___ Records for this task

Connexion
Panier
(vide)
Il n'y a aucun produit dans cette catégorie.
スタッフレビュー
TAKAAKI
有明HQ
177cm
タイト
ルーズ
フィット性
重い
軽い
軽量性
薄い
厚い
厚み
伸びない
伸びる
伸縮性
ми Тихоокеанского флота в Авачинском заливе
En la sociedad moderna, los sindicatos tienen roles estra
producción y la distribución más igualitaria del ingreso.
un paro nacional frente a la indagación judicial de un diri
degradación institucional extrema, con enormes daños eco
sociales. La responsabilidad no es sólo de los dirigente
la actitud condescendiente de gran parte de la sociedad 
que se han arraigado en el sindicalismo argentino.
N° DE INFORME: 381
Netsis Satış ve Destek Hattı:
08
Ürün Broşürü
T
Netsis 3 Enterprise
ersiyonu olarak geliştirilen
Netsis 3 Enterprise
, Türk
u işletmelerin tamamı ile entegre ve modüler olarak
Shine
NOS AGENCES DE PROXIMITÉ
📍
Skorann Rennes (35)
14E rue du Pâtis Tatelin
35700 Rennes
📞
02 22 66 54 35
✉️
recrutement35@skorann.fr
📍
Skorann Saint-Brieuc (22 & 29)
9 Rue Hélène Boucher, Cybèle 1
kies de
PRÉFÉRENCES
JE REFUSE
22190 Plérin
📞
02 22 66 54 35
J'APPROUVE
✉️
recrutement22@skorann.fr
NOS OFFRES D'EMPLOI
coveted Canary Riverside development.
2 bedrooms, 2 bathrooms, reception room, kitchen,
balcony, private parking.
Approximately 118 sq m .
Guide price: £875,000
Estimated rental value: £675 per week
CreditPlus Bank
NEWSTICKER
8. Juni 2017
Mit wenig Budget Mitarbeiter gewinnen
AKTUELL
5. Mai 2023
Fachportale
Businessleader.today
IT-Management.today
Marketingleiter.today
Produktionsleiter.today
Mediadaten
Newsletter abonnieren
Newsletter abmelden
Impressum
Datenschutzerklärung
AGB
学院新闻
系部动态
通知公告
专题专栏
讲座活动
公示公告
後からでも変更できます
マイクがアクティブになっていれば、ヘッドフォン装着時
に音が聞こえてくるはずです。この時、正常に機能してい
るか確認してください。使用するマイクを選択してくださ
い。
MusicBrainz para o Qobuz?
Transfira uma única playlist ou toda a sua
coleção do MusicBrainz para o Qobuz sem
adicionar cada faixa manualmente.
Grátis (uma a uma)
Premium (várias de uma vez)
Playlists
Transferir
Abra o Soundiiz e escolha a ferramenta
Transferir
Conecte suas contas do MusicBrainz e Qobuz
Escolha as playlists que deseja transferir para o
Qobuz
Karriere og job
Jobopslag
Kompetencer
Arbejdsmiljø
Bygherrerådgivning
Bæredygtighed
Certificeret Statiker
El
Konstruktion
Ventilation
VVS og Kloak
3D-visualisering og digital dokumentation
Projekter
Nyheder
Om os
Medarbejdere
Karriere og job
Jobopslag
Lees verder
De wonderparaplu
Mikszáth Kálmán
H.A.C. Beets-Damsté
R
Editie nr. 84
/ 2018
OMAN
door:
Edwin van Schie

______
___ Records for this task

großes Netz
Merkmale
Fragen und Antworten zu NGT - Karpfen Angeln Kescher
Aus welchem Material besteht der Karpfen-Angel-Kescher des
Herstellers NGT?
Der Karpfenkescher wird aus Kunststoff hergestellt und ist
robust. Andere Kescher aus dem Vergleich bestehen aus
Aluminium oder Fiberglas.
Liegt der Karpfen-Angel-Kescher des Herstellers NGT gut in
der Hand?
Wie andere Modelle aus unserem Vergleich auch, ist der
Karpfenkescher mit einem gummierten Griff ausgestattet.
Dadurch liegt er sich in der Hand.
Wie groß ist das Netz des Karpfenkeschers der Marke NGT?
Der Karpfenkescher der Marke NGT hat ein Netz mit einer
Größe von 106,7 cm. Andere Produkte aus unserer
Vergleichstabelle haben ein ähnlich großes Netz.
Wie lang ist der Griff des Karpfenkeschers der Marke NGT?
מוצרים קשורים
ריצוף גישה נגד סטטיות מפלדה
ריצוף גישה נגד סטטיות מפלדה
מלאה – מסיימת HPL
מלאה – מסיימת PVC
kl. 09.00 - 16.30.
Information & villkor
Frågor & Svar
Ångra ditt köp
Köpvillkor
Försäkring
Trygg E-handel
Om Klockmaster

______
___ Records for this task

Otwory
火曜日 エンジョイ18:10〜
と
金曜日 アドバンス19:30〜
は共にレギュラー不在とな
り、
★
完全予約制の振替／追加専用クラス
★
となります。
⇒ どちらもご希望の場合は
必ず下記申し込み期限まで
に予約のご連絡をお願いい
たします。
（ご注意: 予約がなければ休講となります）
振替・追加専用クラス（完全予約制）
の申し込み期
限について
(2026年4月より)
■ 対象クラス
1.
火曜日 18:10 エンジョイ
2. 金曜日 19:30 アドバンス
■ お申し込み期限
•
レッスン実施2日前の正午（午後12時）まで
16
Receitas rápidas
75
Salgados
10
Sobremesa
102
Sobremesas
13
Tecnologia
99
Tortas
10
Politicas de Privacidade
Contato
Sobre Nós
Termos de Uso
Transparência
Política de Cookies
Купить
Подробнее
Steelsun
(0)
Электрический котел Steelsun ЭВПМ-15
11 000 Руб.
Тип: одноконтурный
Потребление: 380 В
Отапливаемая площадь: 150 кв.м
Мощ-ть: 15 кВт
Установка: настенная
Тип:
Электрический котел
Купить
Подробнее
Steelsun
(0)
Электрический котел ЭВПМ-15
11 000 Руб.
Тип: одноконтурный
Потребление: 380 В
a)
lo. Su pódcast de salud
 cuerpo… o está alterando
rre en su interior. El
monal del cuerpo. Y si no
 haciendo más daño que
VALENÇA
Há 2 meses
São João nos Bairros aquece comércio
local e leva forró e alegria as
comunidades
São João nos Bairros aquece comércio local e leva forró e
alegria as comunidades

______

What is expected – Which lines in the entries above contain the word "Karpfenkeschers", with uppercase and lowercase counting as different? Locate each one and copy it out in full.

Answer section –
Wie groß ist das Netz des Karpfenkeschers der Marke NGT?
Wie lang ist der Griff des Karpfenkeschers der Marke NGT?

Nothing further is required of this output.